Anthony Brown, the chair of the Gaia Data Processing and Analysis Consortium, released this chart showing the improved accuracy of Gaia DR4 at the meeting of the European Astronomical Society in Cork, Ireland at the end of June 2025.

In short, it shows that for brighter stars, compared to Gaia DR3, parallax errors are about half as much for Gaia DR4, and proper motion errors about a quarter as much. Stunning results.

Exoplanets

The increased accuracy of Gaia DR4 means that it will help considerably in detecting stellar companions by detecting tiny wobbles in stellar movements. This will help detect more secondary stars and brown dwarfs in multiple star systems. It will even help detect more exoplanets.

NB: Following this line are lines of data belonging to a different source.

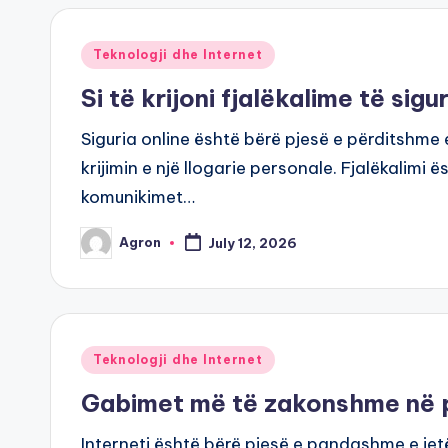
Posted
Teknologji dhe Internet
in
Si të krijoni fjalëkalime të sigu
Siguria online është bërë pjesë e përditshme
krijimin e një llogarie personale. Fjalëkalimi
komunikimet…
Agron
July 12, 2026
Posted
by
Posted
Teknologji dhe Internet
in
Gabimet më të zakonshme në pë
Interneti është bërë pjesë e pandashme e je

Astronomers have estimated that the Gaia Mission final data release may enable the detection of an astonishing 70 thousand exoplanets. Gaia astronomers have been cautious about estimating how many of these will be detected by Gaia DR4, suggesting only “thousands”. Since astronomers have so far detected a little over 5000 exoplanets, it seems conceivable that Gaia DR4 could double or even triple the size of this list.

Bright Stars

Gaia has difficulty determining the properties of stars with very high relative magnitudes because they overwhelm its optical detectors. Although this restriction occurs only for a small number of stars, they include many of the famous bright stars observed by amateur astronomers. For this reason, Gaia DR4 includes a small catalog that uses a special technique to attempt to determine parallax and other properties for bright stars, giving some hope that it might provide information on famous stars with highly debated distance estimates including Deneb and Alnilam.

Time Series

Gaia DR3 consists about 10 TB of data. Gaia DR4 will be dramatically larger with about 500 TB of data. To a small extent this is because it will include information on more objects (about 2.7 billion sources including stars and galaxies) but mostly because that data size increase is because Gaia DR4 will include data on individual observations. This may tremendously increase our knowledge of stars with properties that appear to vary in time, including variable stars or those in multiple star systems.